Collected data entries
* * *
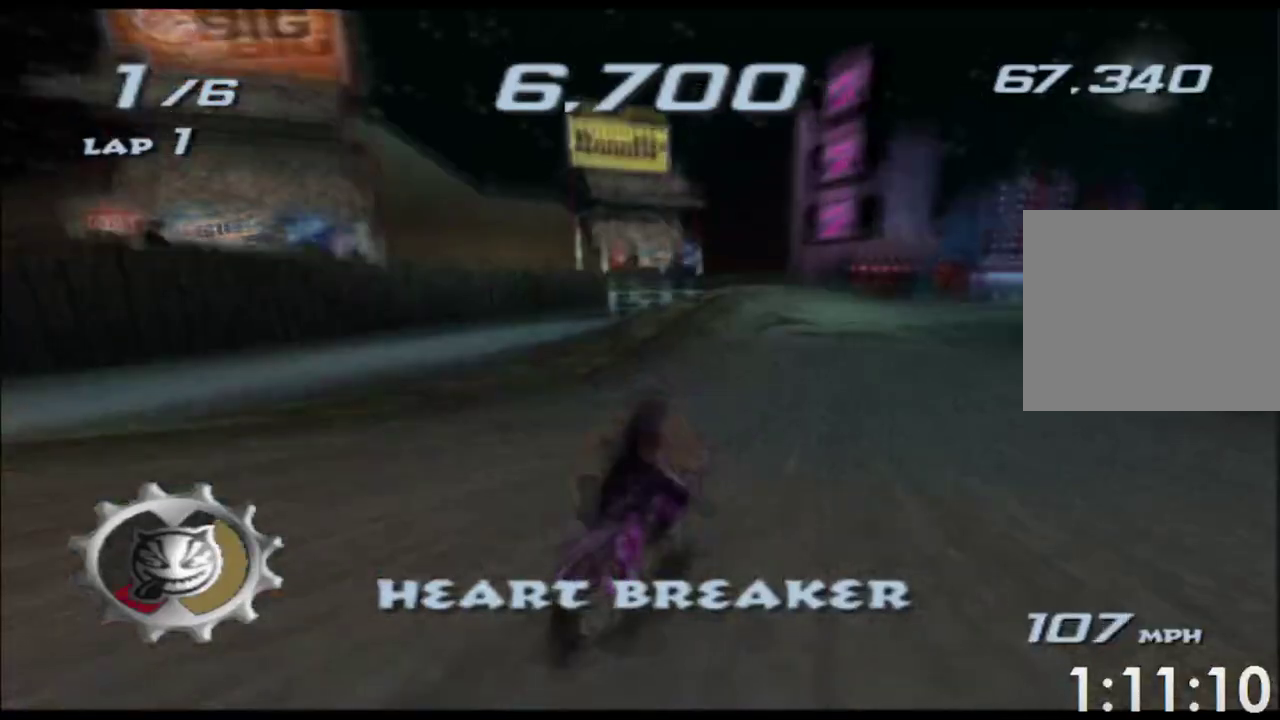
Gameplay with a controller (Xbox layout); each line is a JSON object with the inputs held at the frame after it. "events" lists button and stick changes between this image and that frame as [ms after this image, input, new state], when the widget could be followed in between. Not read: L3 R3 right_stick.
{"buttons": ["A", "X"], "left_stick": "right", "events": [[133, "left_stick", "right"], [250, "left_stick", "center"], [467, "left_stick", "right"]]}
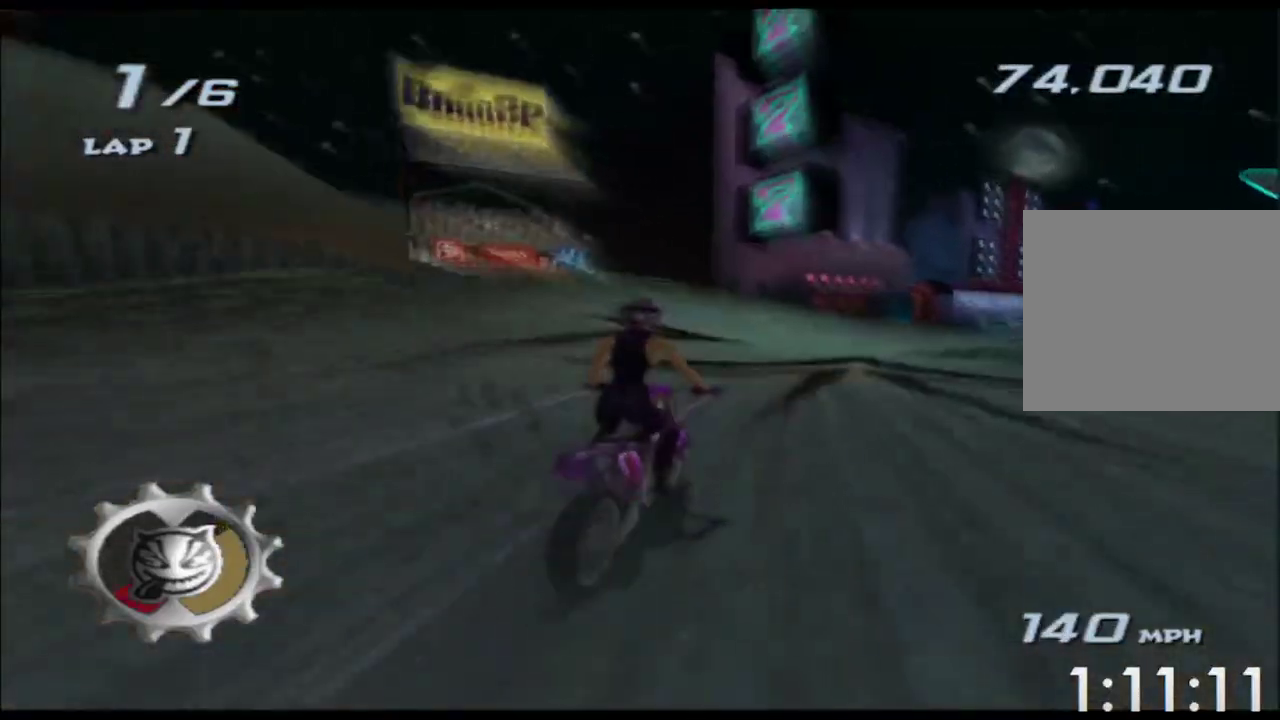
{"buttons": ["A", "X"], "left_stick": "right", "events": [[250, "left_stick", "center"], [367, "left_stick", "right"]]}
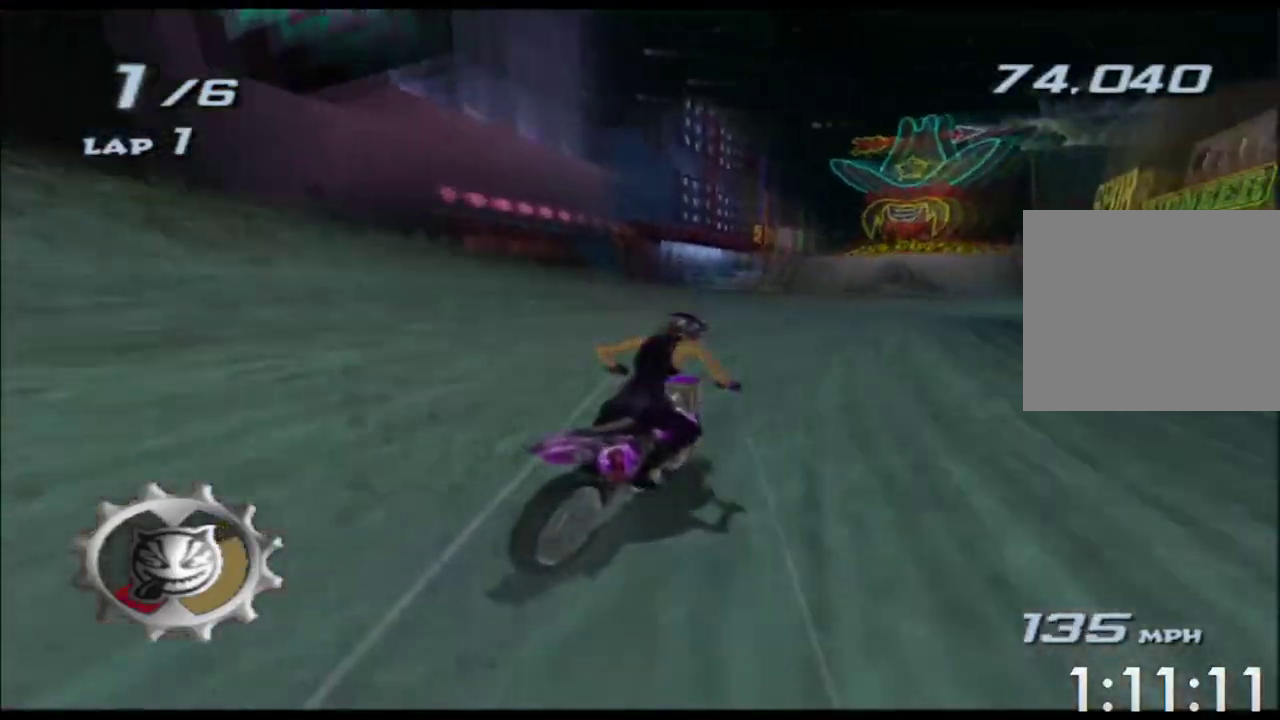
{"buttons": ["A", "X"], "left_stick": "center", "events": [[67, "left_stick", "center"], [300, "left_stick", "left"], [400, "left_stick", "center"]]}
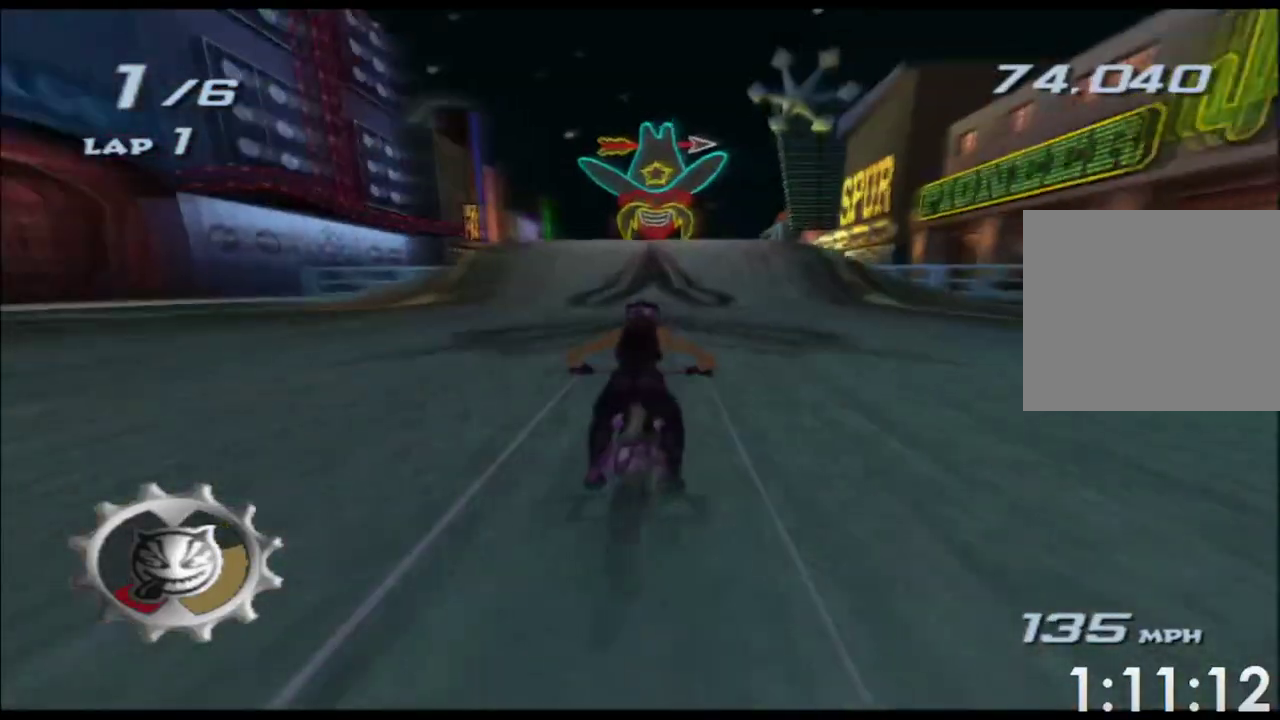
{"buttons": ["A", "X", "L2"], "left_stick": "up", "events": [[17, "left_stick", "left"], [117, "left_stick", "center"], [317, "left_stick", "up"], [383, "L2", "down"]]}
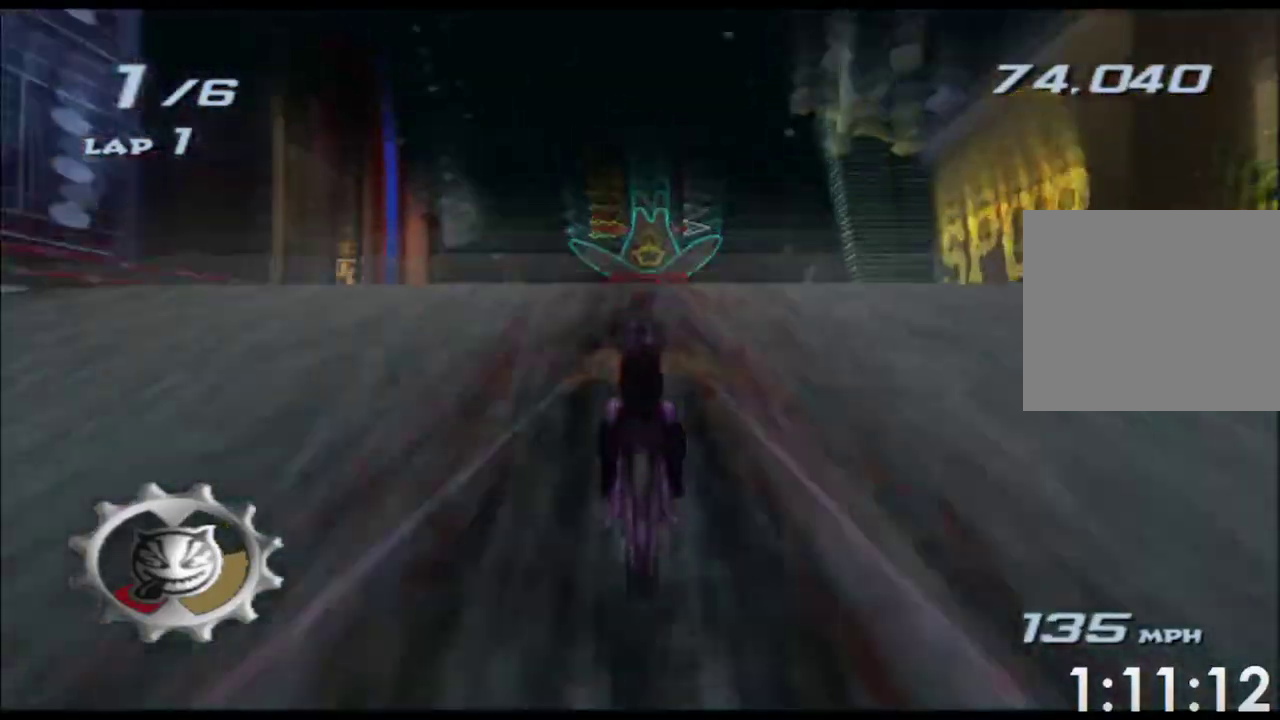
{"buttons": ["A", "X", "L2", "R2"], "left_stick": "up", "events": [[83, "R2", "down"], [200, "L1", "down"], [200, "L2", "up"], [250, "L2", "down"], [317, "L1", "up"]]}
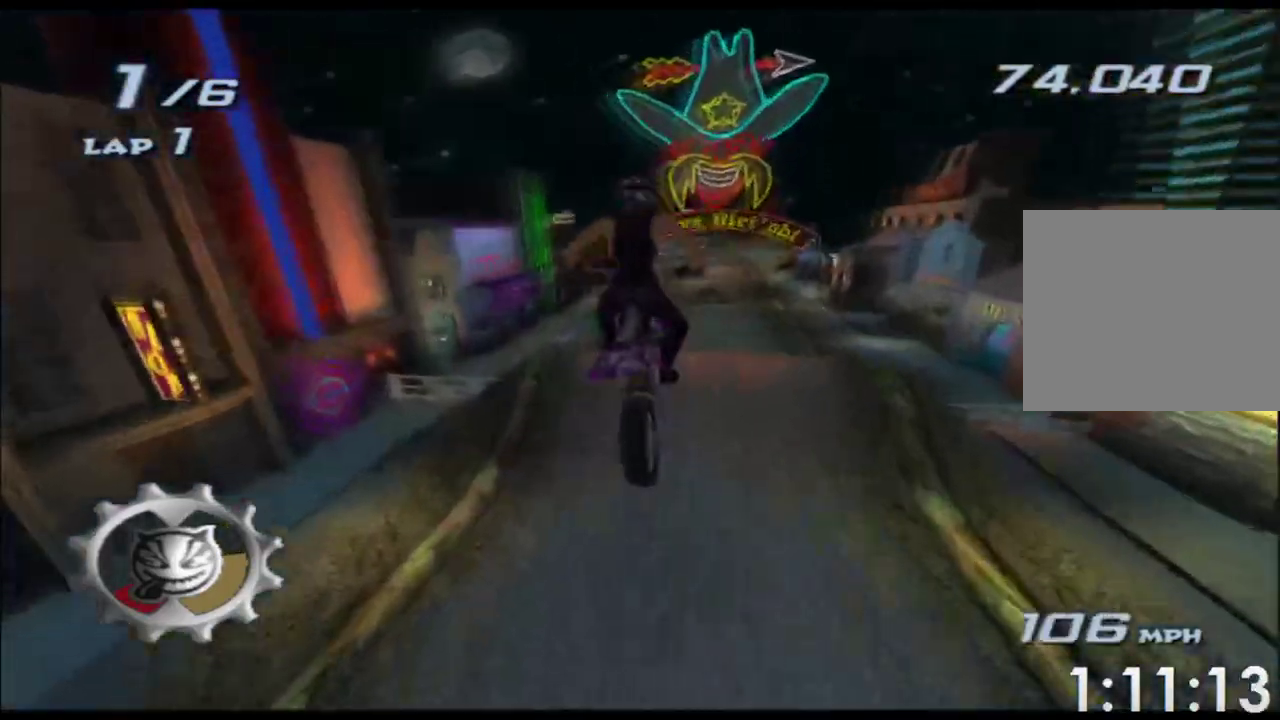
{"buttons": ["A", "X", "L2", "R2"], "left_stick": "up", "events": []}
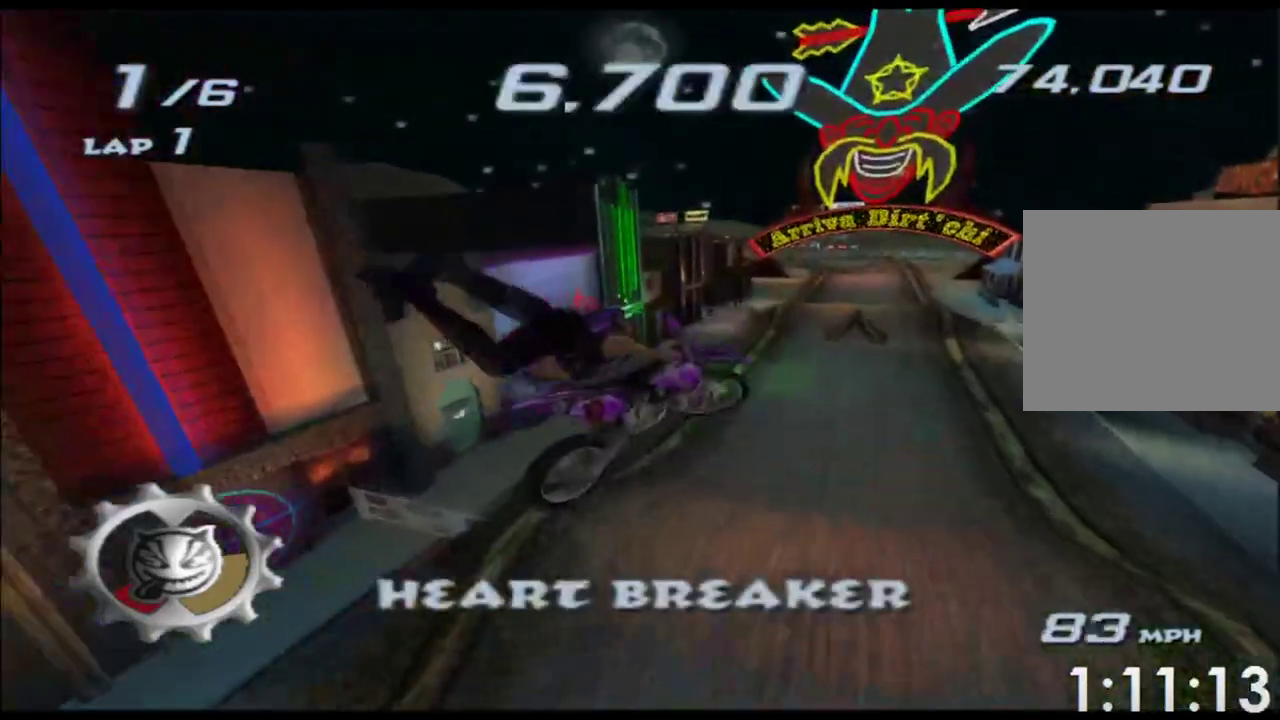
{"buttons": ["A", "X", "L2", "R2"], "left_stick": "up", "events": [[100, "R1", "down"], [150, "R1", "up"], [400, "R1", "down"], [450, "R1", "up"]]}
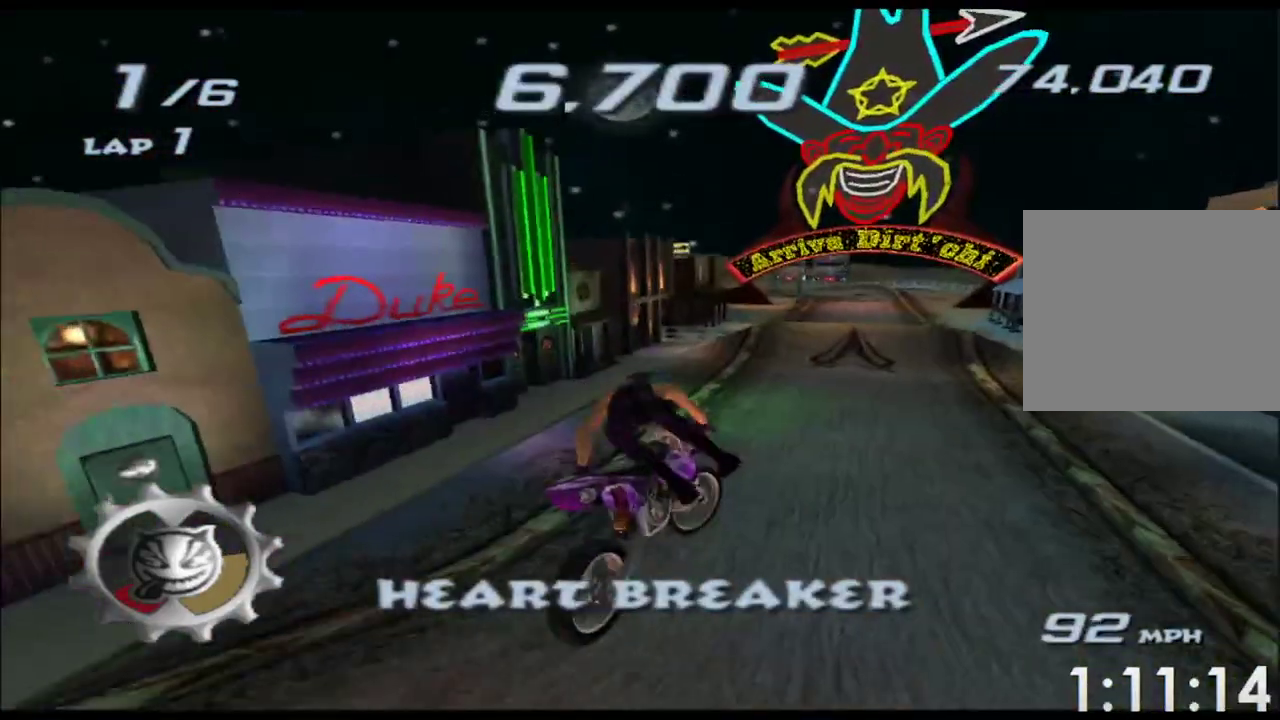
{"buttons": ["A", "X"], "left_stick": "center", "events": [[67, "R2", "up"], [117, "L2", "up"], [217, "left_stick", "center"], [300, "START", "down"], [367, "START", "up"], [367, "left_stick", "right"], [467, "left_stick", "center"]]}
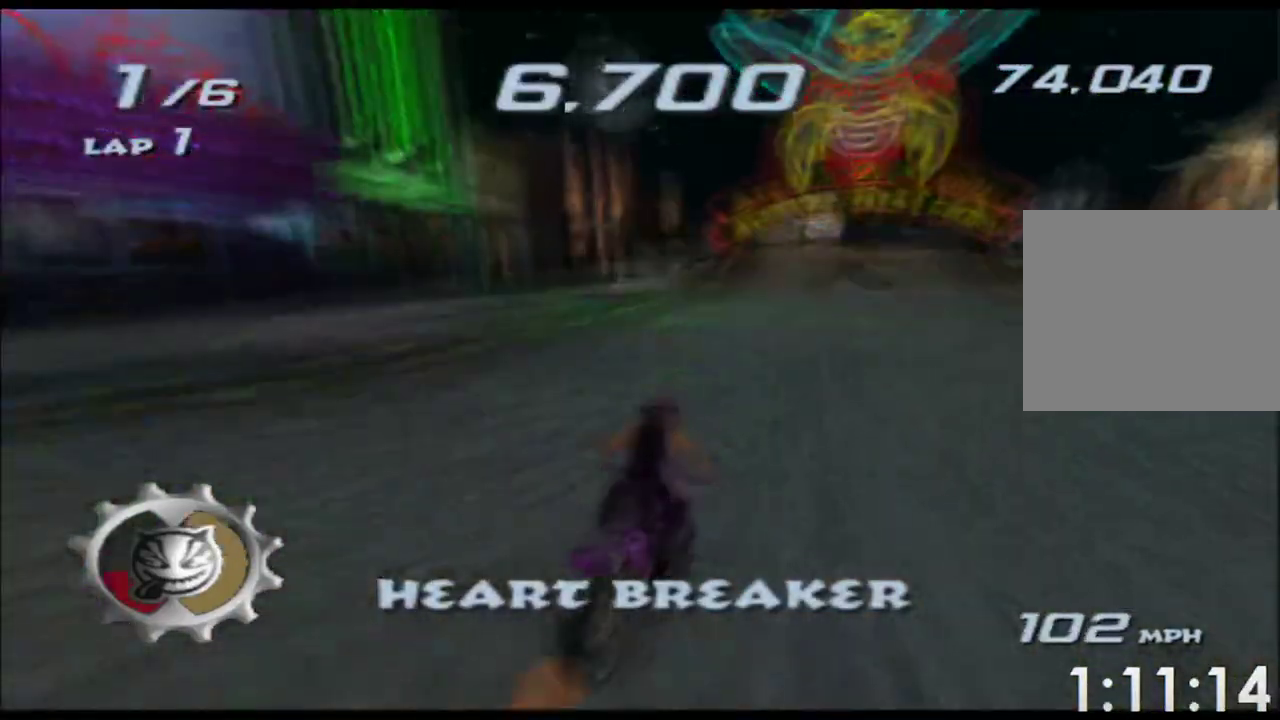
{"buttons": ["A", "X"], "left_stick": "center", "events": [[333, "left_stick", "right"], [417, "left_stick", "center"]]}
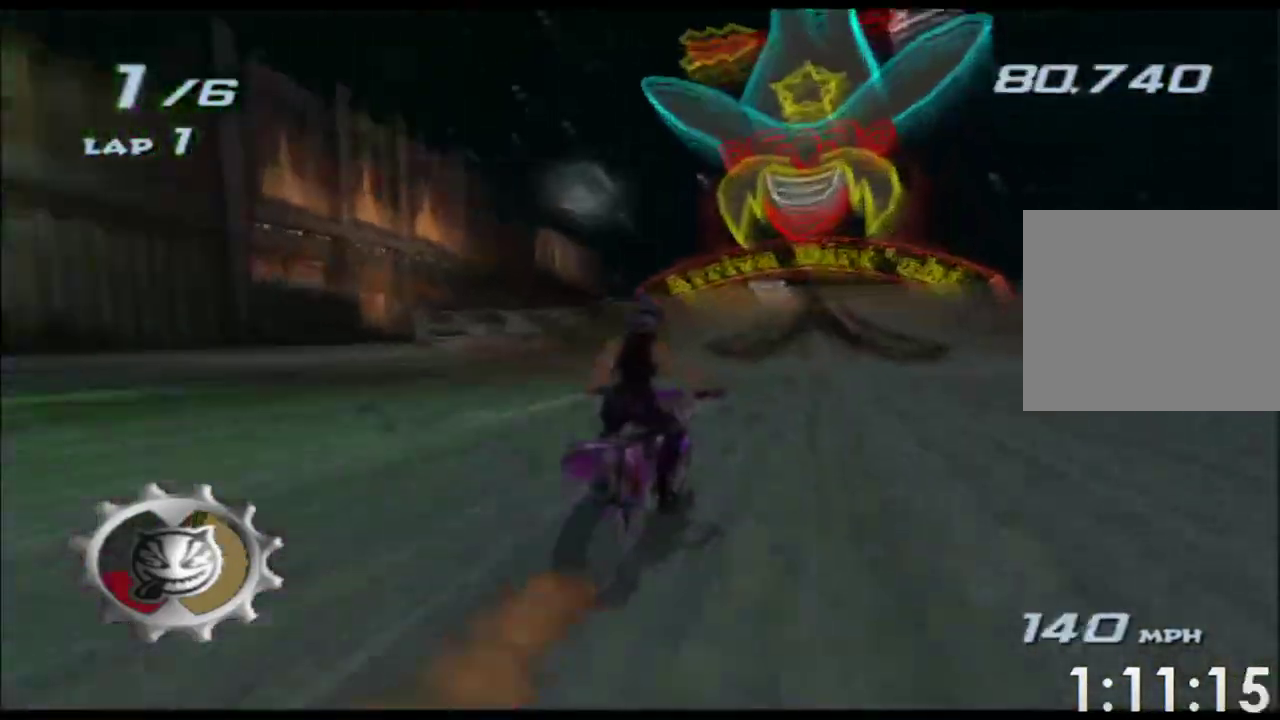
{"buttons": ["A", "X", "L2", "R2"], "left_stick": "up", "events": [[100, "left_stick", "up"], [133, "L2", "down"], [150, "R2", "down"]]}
* * *
Task goal
Every entry, word for word, should be given again; the pictures are not part of the copy.

Completed exercise
Gameplay with a controller (Xbox layout); each line is a JSON object with the inputs held at the frame after it. "events" lists button and stick changes between this image and that frame as [ms after this image, input, new state], when the widget could be followed in between. Not read: L3 R3 right_stick.
{"buttons": ["A", "X"], "left_stick": "right", "events": [[133, "left_stick", "right"], [250, "left_stick", "center"], [467, "left_stick", "right"]]}
{"buttons": ["A", "X"], "left_stick": "right", "events": [[250, "left_stick", "center"], [367, "left_stick", "right"]]}
{"buttons": ["A", "X"], "left_stick": "center", "events": [[67, "left_stick", "center"], [300, "left_stick", "left"], [400, "left_stick", "center"]]}
{"buttons": ["A", "X", "L2"], "left_stick": "up", "events": [[17, "left_stick", "left"], [117, "left_stick", "center"], [317, "left_stick", "up"], [383, "L2", "down"]]}
{"buttons": ["A", "X", "L2", "R2"], "left_stick": "up", "events": [[83, "R2", "down"], [200, "L1", "down"], [200, "L2", "up"], [250, "L2", "down"], [317, "L1", "up"]]}
{"buttons": ["A", "X", "L2", "R2"], "left_stick": "up", "events": []}
{"buttons": ["A", "X", "L2", "R2"], "left_stick": "up", "events": [[100, "R1", "down"], [150, "R1", "up"], [400, "R1", "down"], [450, "R1", "up"]]}
{"buttons": ["A", "X"], "left_stick": "center", "events": [[67, "R2", "up"], [117, "L2", "up"], [217, "left_stick", "center"], [300, "START", "down"], [367, "START", "up"], [367, "left_stick", "right"], [467, "left_stick", "center"]]}
{"buttons": ["A", "X"], "left_stick": "center", "events": [[333, "left_stick", "right"], [417, "left_stick", "center"]]}
{"buttons": ["A", "X", "L2", "R2"], "left_stick": "up", "events": [[100, "left_stick", "up"], [133, "L2", "down"], [150, "R2", "down"]]}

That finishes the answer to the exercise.